Еще некоронованный император вернулся к столу, взял в руки перо, но не писал, лишь задумчиво вертел его в пальцах.
— Пропали курьеры… — медленно повторил он, — Действительно, странно и неприятно.
Он посмотрел в окно, за которым виднелся шпиль Петропавловской крепости и следы от саней, расчертивших невский лед.
— Князь, вы забываете о времени года, — спокойно произнес Александр. — Весна. Ледоход на Волге… он уже начался или вот-вот начнется. Вы сами сказали, что река уже вскрывается.
— Да, Ваше Величество, вскрылась, на неделю-две отрезало, но… — Салтыков попытался возразить.
— Курьеры, следующие из Петербурга или Москвы на юго-восток, неизбежно должны были пересечь Волгу где-то в районе Саратова или южнее, — прервал его Александр, его тон был рассудительным, уверенным, отметая всякую возможность для паники. — А ледоход на такой великой реке — это не шутка. Наверняка, они просто застряли на правом берегу, в ожидании, пока наведется понтонный мост или организуется лодочная переправа. А связь в таких условиях… затруднена.
Он отложил перо и строго взглянул на Салтыкова, который его на самом деле раздражал.
— Волноваться, я думаю, не стоит, — заключил Александр, с усилием возвращаясь к благожелательному тону. — Это временная задержка, вызванная естественными причинами. Как только переправа через Волгу наладится, мы получим все нужные вести.
Александр снова улыбнулся, уверенно и успокаивающе. Но в этой уверенности была не только наивность молодого монарха, плохо представлявшего себе бескрайность степей и трудности похода. Было в ней и нечто другое — возможно, желание немедленно пресечь любые тревожные слухи, любые признаки возможного кризиса, чтобы не допустить повторения той хаотичной атмосферы, что царила в последние месяцы правления его отца.
Покинувший кабинет Салтыков не мог избавиться от ощущения, что что-то упущено — по выходу из дворца его осенило: что если фельдъегерь и вправду пропал, кто теперь сможет прорваться через кайсацкие степи и хивинскую пустыню, если полки в них все ж таки занырнули? Впрочем, это теперь были трудности Вязмитинова. Пусть у него голова болит.
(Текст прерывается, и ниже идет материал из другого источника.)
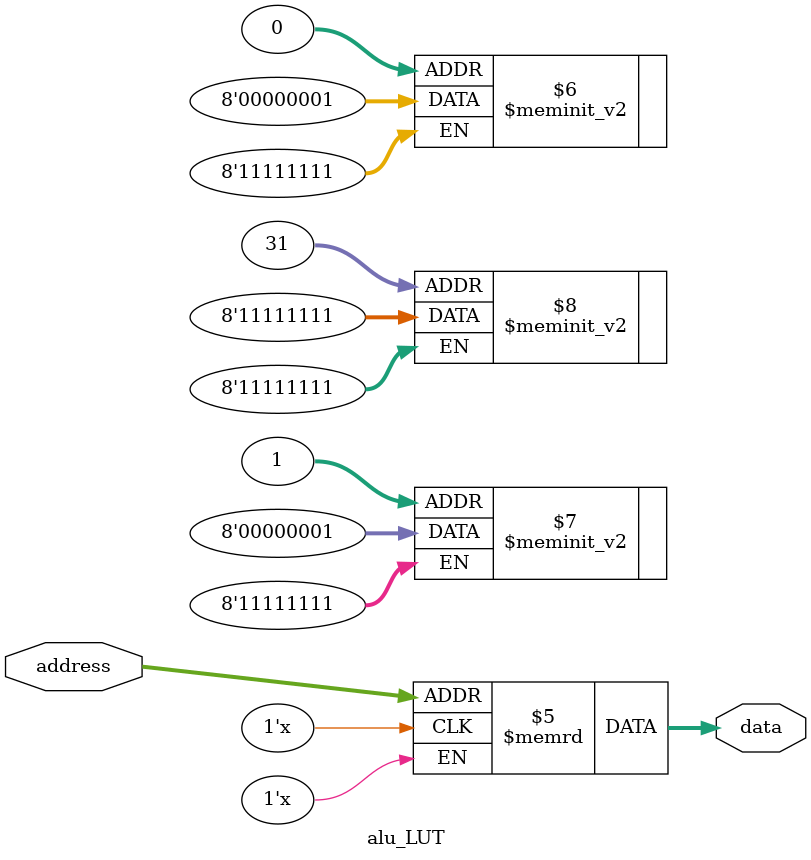
<source format=sv>
module alu_LUT (
  input [4:0] address,
  output logic [7:0] data
);

  logic [7:0] lut [0:31];

  initial begin
    lut[0] = 1;
    lut[1] = 8'b00000001;
    // ...
    lut[31] = 8'b11111111;
  end

  always_comb begin
    data = lut[address];
  end

endmodule

</source>
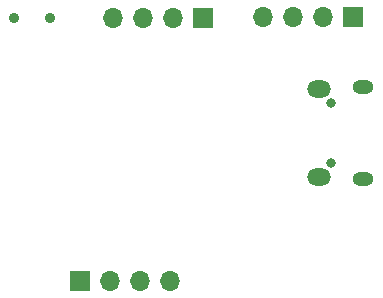
<source format=gbr>
%TF.GenerationSoftware,KiCad,Pcbnew,7.0.1*%
%TF.CreationDate,2024-04-05T01:09:51+05:30*%
%TF.ProjectId,stm32spi_new,73746d33-3273-4706-995f-6e65772e6b69,rev?*%
%TF.SameCoordinates,Original*%
%TF.FileFunction,Soldermask,Bot*%
%TF.FilePolarity,Negative*%
%FSLAX46Y46*%
G04 Gerber Fmt 4.6, Leading zero omitted, Abs format (unit mm)*
G04 Created by KiCad (PCBNEW 7.0.1) date 2024-04-05 01:09:51*
%MOMM*%
%LPD*%
G01*
G04 APERTURE LIST*
%ADD10O,1.700000X1.700000*%
%ADD11R,1.700000X1.700000*%
%ADD12O,0.800000X0.800000*%
%ADD13O,1.800000X1.150000*%
%ADD14O,2.000000X1.450000*%
%ADD15C,0.900000*%
G04 APERTURE END LIST*
D10*
%TO.C,UART*%
X154880000Y-91390000D03*
X157420000Y-91390000D03*
X159960000Y-91390000D03*
D11*
X162500000Y-91390000D03*
%TD*%
D12*
%TO.C,J1*%
X173370000Y-103620000D03*
X173370000Y-98620000D03*
D13*
X176120000Y-104995000D03*
D14*
X172320000Y-104845000D03*
X172320000Y-97395000D03*
D13*
X176120000Y-97245000D03*
%TD*%
D10*
%TO.C,SWD*%
X167600000Y-91310000D03*
X170140000Y-91310000D03*
X172680000Y-91310000D03*
D11*
X175220000Y-91310000D03*
%TD*%
D15*
%TO.C,BOOT*%
X146570000Y-91390000D03*
X149570000Y-91390000D03*
%TD*%
D10*
%TO.C,I2C*%
X159700000Y-113640000D03*
X157160000Y-113640000D03*
X154620000Y-113640000D03*
D11*
X152080000Y-113640000D03*
%TD*%
M02*

</source>
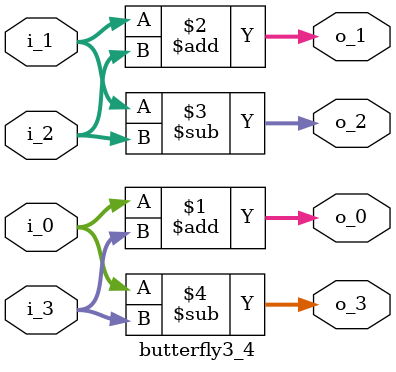
<source format=v>
module butterfly3_4(
                      
                i_0,
                i_1,
                i_2,
                i_3,
                
                o_0,
                o_1,
                o_2,
                o_3
);

// ****************************************************************
//
//	INPUT / OUTPUT DECLARATION
//
// ****************************************************************                

input     signed  [27:0] i_0;
input     signed  [27:0] i_1;
input     signed  [27:0] i_2;
input     signed  [27:0] i_3;

output    signed  [27:0] o_0;
output    signed  [27:0] o_1;
output    signed  [27:0] o_2;
output    signed  [27:0] o_3;

// ********************************************
//                                             
//    Combinational Logic                      
//                                             
// ********************************************

assign  o_0=i_0+i_3;
assign  o_1=i_1+i_2;
assign  o_2=i_1-i_2;               
assign  o_3=i_0-i_3;

endmodule
</source>
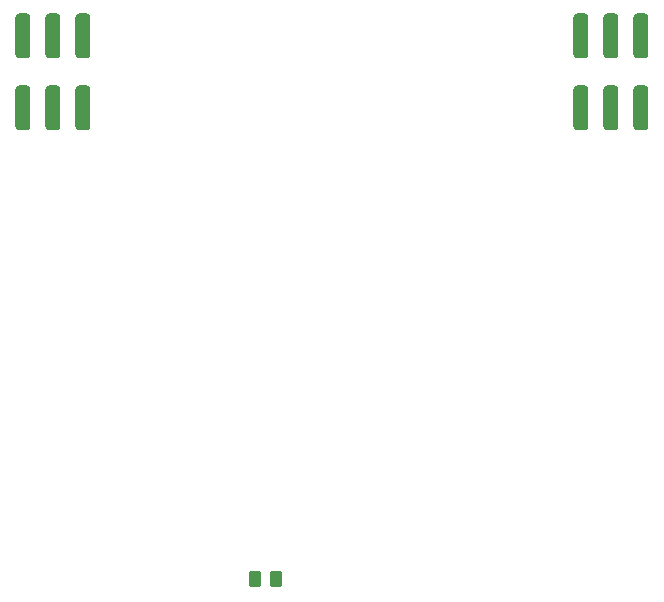
<source format=gbr>
%TF.GenerationSoftware,KiCad,Pcbnew,8.0.1*%
%TF.CreationDate,2024-03-31T20:21:14-04:00*%
%TF.ProjectId,Reflow Plate,5265666c-6f77-4205-906c-6174652e6b69,rev?*%
%TF.SameCoordinates,Original*%
%TF.FileFunction,Paste,Bot*%
%TF.FilePolarity,Positive*%
%FSLAX46Y46*%
G04 Gerber Fmt 4.6, Leading zero omitted, Abs format (unit mm)*
G04 Created by KiCad (PCBNEW 8.0.1) date 2024-03-31 20:21:14*
%MOMM*%
%LPD*%
G01*
G04 APERTURE LIST*
G04 Aperture macros list*
%AMRoundRect*
0 Rectangle with rounded corners*
0 $1 Rounding radius*
0 $2 $3 $4 $5 $6 $7 $8 $9 X,Y pos of 4 corners*
0 Add a 4 corners polygon primitive as box body*
4,1,4,$2,$3,$4,$5,$6,$7,$8,$9,$2,$3,0*
0 Add four circle primitives for the rounded corners*
1,1,$1+$1,$2,$3*
1,1,$1+$1,$4,$5*
1,1,$1+$1,$6,$7*
1,1,$1+$1,$8,$9*
0 Add four rect primitives between the rounded corners*
20,1,$1+$1,$2,$3,$4,$5,0*
20,1,$1+$1,$4,$5,$6,$7,0*
20,1,$1+$1,$6,$7,$8,$9,0*
20,1,$1+$1,$8,$9,$2,$3,0*%
G04 Aperture macros list end*
%ADD10RoundRect,0.317500X-0.317500X-1.587500X0.317500X-1.587500X0.317500X1.587500X-0.317500X1.587500X0*%
%ADD11RoundRect,0.317500X0.317500X1.587500X-0.317500X1.587500X-0.317500X-1.587500X0.317500X-1.587500X0*%
%ADD12RoundRect,0.250000X0.262500X0.450000X-0.262500X0.450000X-0.262500X-0.450000X0.262500X-0.450000X0*%
G04 APERTURE END LIST*
D10*
%TO.C,J3*%
X119176800Y-53594000D03*
X121716800Y-53594000D03*
X124256800Y-53594000D03*
%TD*%
%TO.C,J4*%
X166370000Y-53594000D03*
X168910000Y-53594000D03*
X171450000Y-53594000D03*
%TD*%
D11*
%TO.C,J6*%
X171450000Y-47498000D03*
X168910000Y-47498000D03*
X166370000Y-47498000D03*
%TD*%
%TO.C,J5*%
X124256800Y-47498000D03*
X121716800Y-47498000D03*
X119176800Y-47498000D03*
%TD*%
D12*
%TO.C,TH1*%
X140612500Y-93472000D03*
X138787500Y-93472000D03*
%TD*%
M02*

</source>
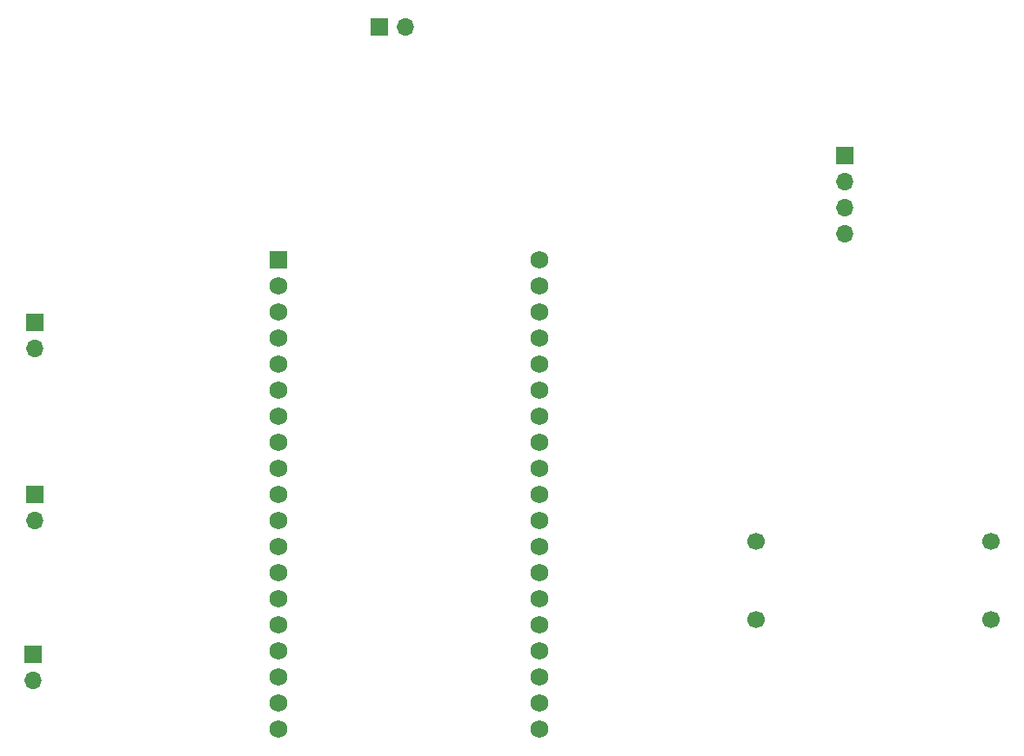
<source format=gbr>
%TF.GenerationSoftware,KiCad,Pcbnew,8.0.8*%
%TF.CreationDate,2025-03-11T11:38:08-07:00*%
%TF.ProjectId,final-PCB-display,66696e61-6c2d-4504-9342-2d646973706c,rev?*%
%TF.SameCoordinates,Original*%
%TF.FileFunction,Soldermask,Top*%
%TF.FilePolarity,Negative*%
%FSLAX46Y46*%
G04 Gerber Fmt 4.6, Leading zero omitted, Abs format (unit mm)*
G04 Created by KiCad (PCBNEW 8.0.8) date 2025-03-11 11:38:08*
%MOMM*%
%LPD*%
G01*
G04 APERTURE LIST*
G04 Aperture macros list*
%AMRoundRect*
0 Rectangle with rounded corners*
0 $1 Rounding radius*
0 $2 $3 $4 $5 $6 $7 $8 $9 X,Y pos of 4 corners*
0 Add a 4 corners polygon primitive as box body*
4,1,4,$2,$3,$4,$5,$6,$7,$8,$9,$2,$3,0*
0 Add four circle primitives for the rounded corners*
1,1,$1+$1,$2,$3*
1,1,$1+$1,$4,$5*
1,1,$1+$1,$6,$7*
1,1,$1+$1,$8,$9*
0 Add four rect primitives between the rounded corners*
20,1,$1+$1,$2,$3,$4,$5,0*
20,1,$1+$1,$4,$5,$6,$7,0*
20,1,$1+$1,$6,$7,$8,$9,0*
20,1,$1+$1,$8,$9,$2,$3,0*%
G04 Aperture macros list end*
%ADD10R,1.700000X1.700000*%
%ADD11O,1.700000X1.700000*%
%ADD12C,1.700000*%
%ADD13RoundRect,0.102000X-0.765000X-0.765000X0.765000X-0.765000X0.765000X0.765000X-0.765000X0.765000X0*%
%ADD14C,1.734000*%
G04 APERTURE END LIST*
D10*
%TO.C,BT1*%
X131945000Y-58535000D03*
D11*
X134485000Y-58535000D03*
%TD*%
D10*
%TO.C,green1*%
X98345000Y-104120000D03*
D11*
X98345000Y-106660000D03*
%TD*%
D10*
%TO.C,J1*%
X177220000Y-71080000D03*
D11*
X177220000Y-73620000D03*
X177220000Y-76160000D03*
X177220000Y-78700000D03*
%TD*%
D12*
%TO.C,M1*%
X168570000Y-116310000D03*
X168570000Y-108690000D03*
X191430000Y-108690000D03*
X191430000Y-116310000D03*
%TD*%
D10*
%TO.C,yellow1*%
X98345000Y-87385000D03*
D11*
X98345000Y-89925000D03*
%TD*%
D13*
%TO.C,U1*%
X122100000Y-81260000D03*
D14*
X122100000Y-83800000D03*
X122100000Y-86340000D03*
X122100000Y-88880000D03*
X122100000Y-91420000D03*
X122100000Y-93960000D03*
X122100000Y-96500000D03*
X122100000Y-99040000D03*
X122100000Y-101580000D03*
X122100000Y-104120000D03*
X122100000Y-106660000D03*
X122100000Y-109200000D03*
X122100000Y-111740000D03*
X122100000Y-114280000D03*
X122100000Y-116820000D03*
X122100000Y-119360000D03*
X122100000Y-121900000D03*
X122100000Y-124440000D03*
X122100000Y-126980000D03*
X147500000Y-126980000D03*
X147500000Y-124440000D03*
X147500000Y-121900000D03*
X147500000Y-119360000D03*
X147500000Y-116820000D03*
X147500000Y-114280000D03*
X147500000Y-111740000D03*
X147500000Y-109200000D03*
X147500000Y-106660000D03*
X147500000Y-104120000D03*
X147500000Y-101580000D03*
X147500000Y-99040000D03*
X147500000Y-96500000D03*
X147500000Y-93960000D03*
X147500000Y-91420000D03*
X147500000Y-88880000D03*
X147500000Y-86340000D03*
X147500000Y-83800000D03*
X147500000Y-81260000D03*
%TD*%
D10*
%TO.C,red1*%
X98220000Y-119660000D03*
D11*
X98220000Y-122200000D03*
%TD*%
M02*

</source>
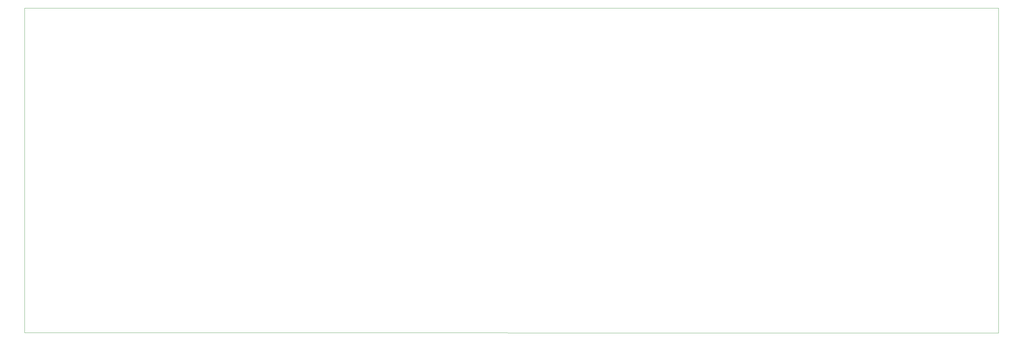
<source format=gbr>
G04 #@! TF.GenerationSoftware,KiCad,Pcbnew,(5.1.4)-1*
G04 #@! TF.CreationDate,2021-10-31T22:39:57+11:00*
G04 #@! TF.ProjectId,x60,7836302e-6b69-4636-9164-5f7063625858,rev?*
G04 #@! TF.SameCoordinates,Original*
G04 #@! TF.FileFunction,Profile,NP*
%FSLAX46Y46*%
G04 Gerber Fmt 4.6, Leading zero omitted, Abs format (unit mm)*
G04 Created by KiCad (PCBNEW (5.1.4)-1) date 2021-10-31 22:39:57*
%MOMM*%
%LPD*%
G04 APERTURE LIST*
%ADD10C,0.050000*%
G04 APERTURE END LIST*
D10*
X69325000Y-204405000D02*
X355025000Y-204425000D01*
X69325000Y-109205000D02*
X69325000Y-204405000D01*
X355025000Y-109225000D02*
X69325000Y-109205000D01*
X355025000Y-204425000D02*
X355025000Y-109225000D01*
M02*

</source>
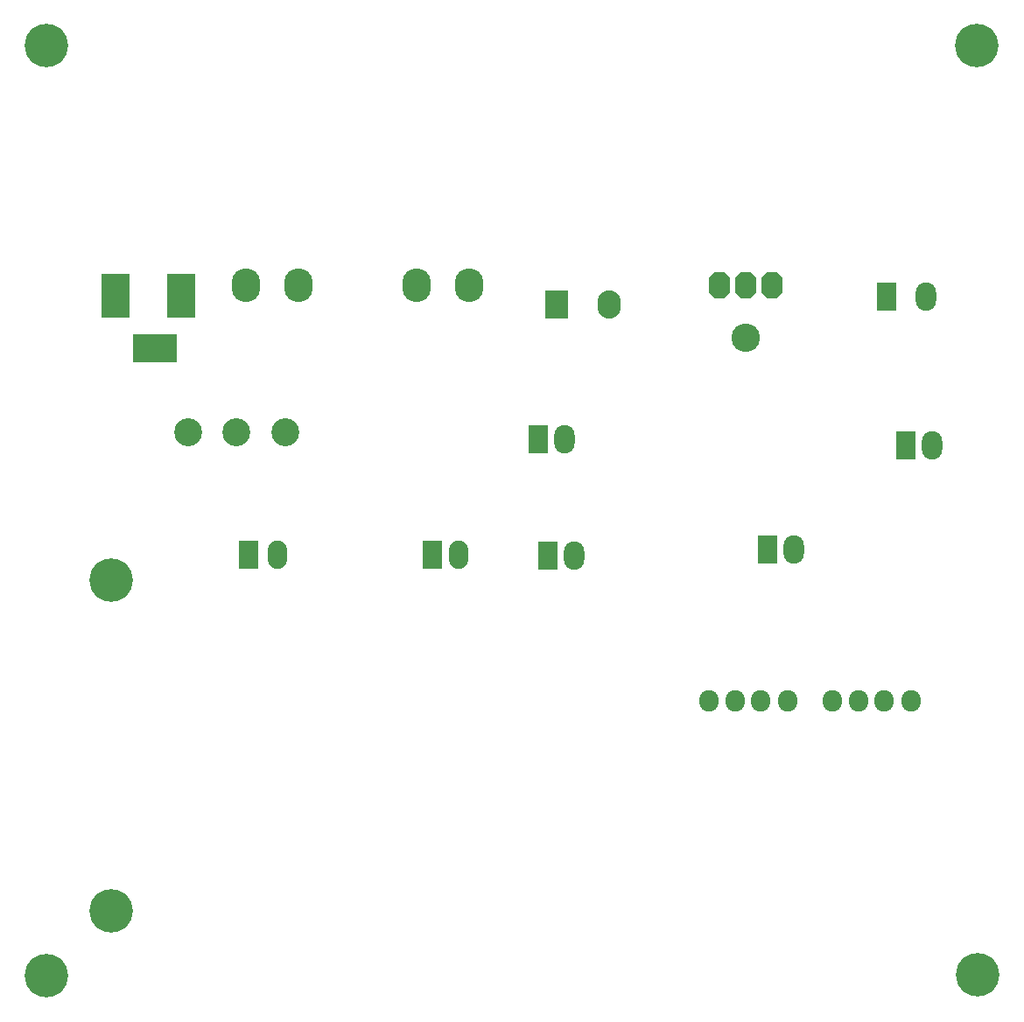
<source format=gbs>
G04*
G04 #@! TF.GenerationSoftware,Altium Limited,Altium Designer,18.0.7 (293)*
G04*
G04 Layer_Color=16711935*
%FSLAX44Y44*%
%MOMM*%
G71*
G01*
G75*
%ADD26C,4.2032*%
%ADD27C,2.7000*%
%ADD28C,2.7032*%
%ADD29R,1.9812X2.7432*%
%ADD30O,1.9812X2.7432*%
%ADD31R,1.8542X2.7432*%
%ADD32O,1.8542X2.7432*%
G04:AMPARAMS|DCode=33|XSize=1.9812mm|YSize=2.4892mm|CornerRadius=0mm|HoleSize=0mm|Usage=FLASHONLY|Rotation=180.000|XOffset=0mm|YOffset=0mm|HoleType=Round|Shape=Octagon|*
%AMOCTAGOND33*
4,1,8,0.4953,-1.2446,-0.4953,-1.2446,-0.9906,-0.7493,-0.9906,0.7493,-0.4953,1.2446,0.4953,1.2446,0.9906,0.7493,0.9906,-0.7493,0.4953,-1.2446,0.0*
%
%ADD33OCTAGOND33*%

%ADD34C,2.7432*%
%ADD35O,1.8542X2.1082*%
%ADD36R,4.2672X2.7432*%
%ADD37R,2.7432X4.2672*%
%ADD38O,2.7432X3.2512*%
%ADD39O,2.2352X2.7432*%
%ADD40R,2.2352X2.7432*%
D26*
X113030Y113030D02*
D03*
Y433070D02*
D03*
X50000Y950000D02*
D03*
X950000D02*
D03*
X50000Y50000D02*
D03*
X951230Y51310D02*
D03*
D27*
X281280Y575797D02*
D03*
D28*
X234280D02*
D03*
X187280D02*
D03*
D29*
X862930Y707242D02*
D03*
X881578Y563097D02*
D03*
X748228Y462818D02*
D03*
X535270Y456468D02*
D03*
X526380Y569447D02*
D03*
D30*
X901030Y707242D02*
D03*
X906978Y563097D02*
D03*
X773628Y462818D02*
D03*
X560670Y456468D02*
D03*
X551780Y569447D02*
D03*
D31*
X245710Y457738D02*
D03*
X423510D02*
D03*
D32*
X273650D02*
D03*
X448910D02*
D03*
D33*
X701640Y718037D02*
D03*
X727040D02*
D03*
X752440D02*
D03*
D34*
X727040Y667237D02*
D03*
D35*
X886440Y316497D02*
D03*
X860786D02*
D03*
X835894D02*
D03*
X810240D02*
D03*
X767060D02*
D03*
X741406D02*
D03*
X716514D02*
D03*
X690860D02*
D03*
D36*
X155540Y657555D02*
D03*
D37*
X117440Y708355D02*
D03*
X180940D02*
D03*
D38*
X408270Y718672D02*
D03*
X293970D02*
D03*
X243170D02*
D03*
X459070D02*
D03*
D39*
X594960Y699622D02*
D03*
D40*
X544160D02*
D03*
M02*

</source>
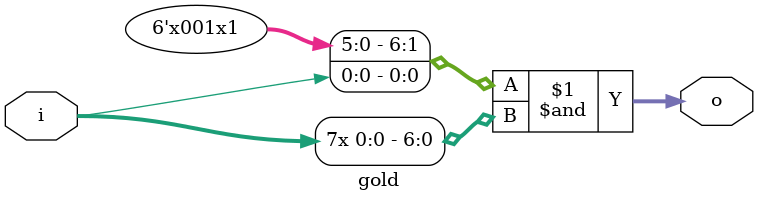
<source format=v>
module gold(input i, output [6:0] o);
assign o = {1'bx, 1'b0, 1'b0, 1'b1, 1'bx, 1'b1, i} & {7{i}};
endmodule

</source>
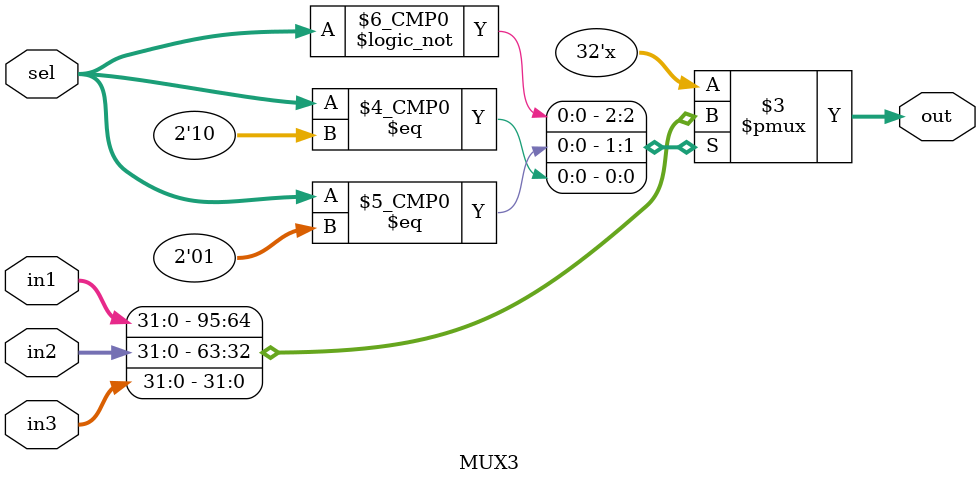
<source format=v>
`timescale 1ns / 1ps


module MUX3(in1, in2, in3, out, sel);
    input [31:0] in1, in2, in3;
    output reg [31:0] out;
    input [1:0] sel;

    always @ (in1 or in2 or in3 or sel) begin
        case (sel)
            2'b00: out = in1;
            2'b01: out = in2;
            2'b10: out = in3;
        endcase
    end
    
endmodule

</source>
Атаман был сам не свой от переполнявших его чувств — конь, золотистый аргамак, на коем он сегодня объехал приходящие в чувства полки, был хорош. Да, великолепный скакун — Матвей Иванович фибрами души чувствовал трепет каждого казака, его желания заиметь такую добычу. Если не коня, равного атаманскому, то хотя бы забить торбу таким количеством золота, что не унести. Ходили, ходили слухи по казачьему войску, невесть как дошедшие из европейских газет, что солдаты английской Ост-Индской компании гуляют себе по далекой Индии, сгибаясь под тяжестью ранцев, доверху забитых алмазами и перлами из морей-океанов, слитками серебра и монетами золотыми, Вот оно, богатство Востока! Руку протяни, шашкой махни, пикой дай в крестец супротивнику — само в руки упадет.
На мой искушенный взгляд, Платов с блеском исполнил коронный номер вождя, воодушевляющего свои полки. Тем более, я дал ему для того все козыри. Казачество слово встряхнуло головой, избавляясь от напасти степного перехода, глаза зажглись на новые ратные подвиги. Трепещи Хива — Дон идет! Так сказал атаман!
— Докладай, Петро, на плато пошарил? — косил на меня хитро-влюбленным взглядом атаман после войскового смотра, и никто не смел ему возразить в шатре, где проходило совещание в узком кругу.
Все полковники знали, что Петр Черехов — казак хоть куда: и атаманов любимчик, и спаситель похода. Его дальний рейд дал бесценную обсервацию, и жратву, и воду, и тягловый скот, и лошадей. Седоусые командиры казачьих полков на меня смотрели с одобрением — мои малые годы их не волновали, можно подумать, они свои первые кресты взяли, когда песок из штанов посыпался.
Как бы не так!
Вот мой атаман — Емельян Астахов. Не за батьку он пацаном получил Егория, за отвагу, за Измаил.
Вот Дюжа, рубленный французскими кирасирами полковник — он принял от имени нашего казачества похвальную грамоту и белое знамя с вышитой надписью «Верноподданному Войску Донскому за оказанные заслуги в продолжение кампании против французов в 1799 году», а ныне в войске отвечал на всю разведку.
Вот Белый, страшный чернорожий казак с узкими татарскими глазами и носом, как у горца, рубивший ногаев в суворовском Закубанском походе, когда у него еще усы не проклюнулись, а в персидском походе 1776-го года поднявший флаг над Баку…
«Уже семнадцать полков под Платовым из сорока одного — дале как нам быть?» — такой вопрос читался в глазах набившихся в кибитку командиров.